*WHAT TO WORK ON*. State how many lines in the records hold the word "Rendered", giving the number and no other text.

═════ DATA RECORDS ═════

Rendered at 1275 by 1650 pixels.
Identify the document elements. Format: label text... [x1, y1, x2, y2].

═════
═════ DATA RECORDS ═════

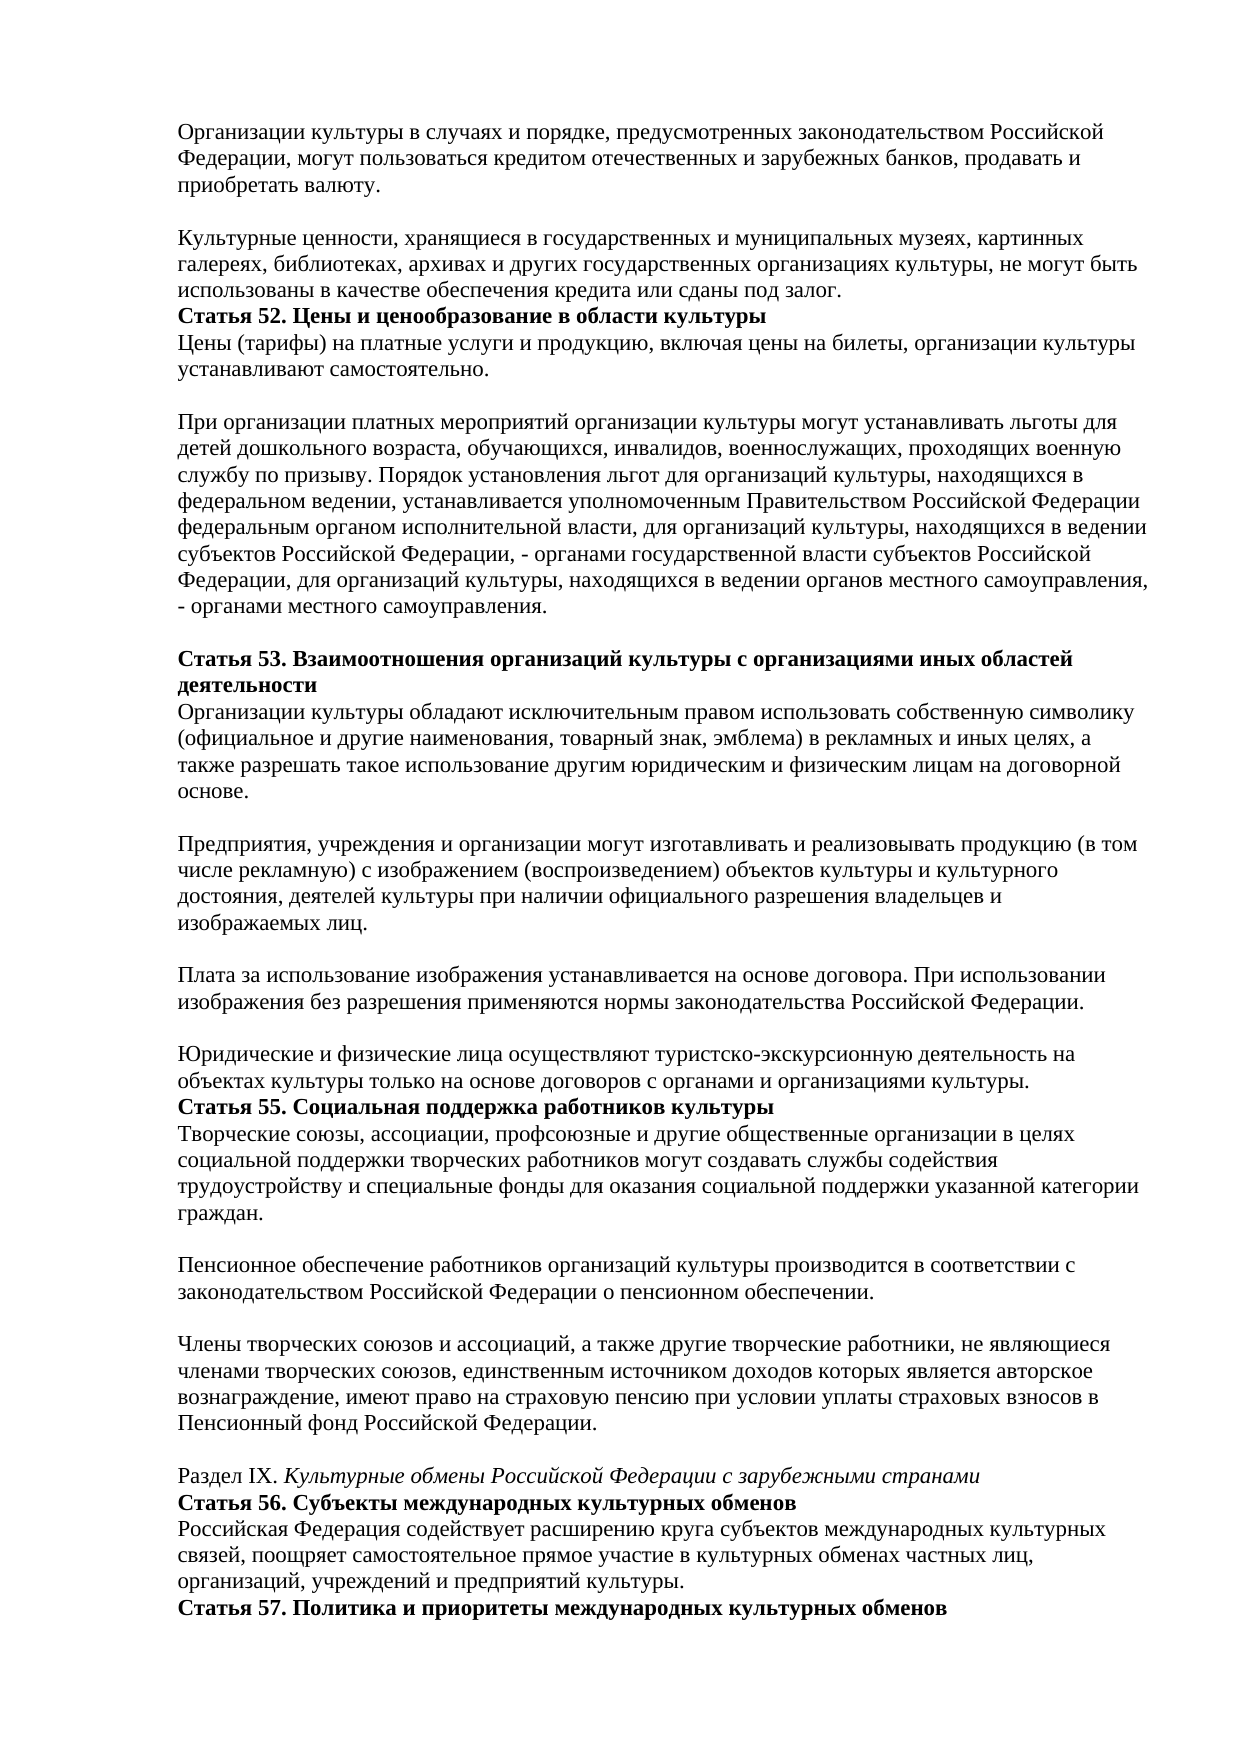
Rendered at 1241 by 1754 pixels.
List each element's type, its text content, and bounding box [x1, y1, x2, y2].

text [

═════

*SOLUTION*. 2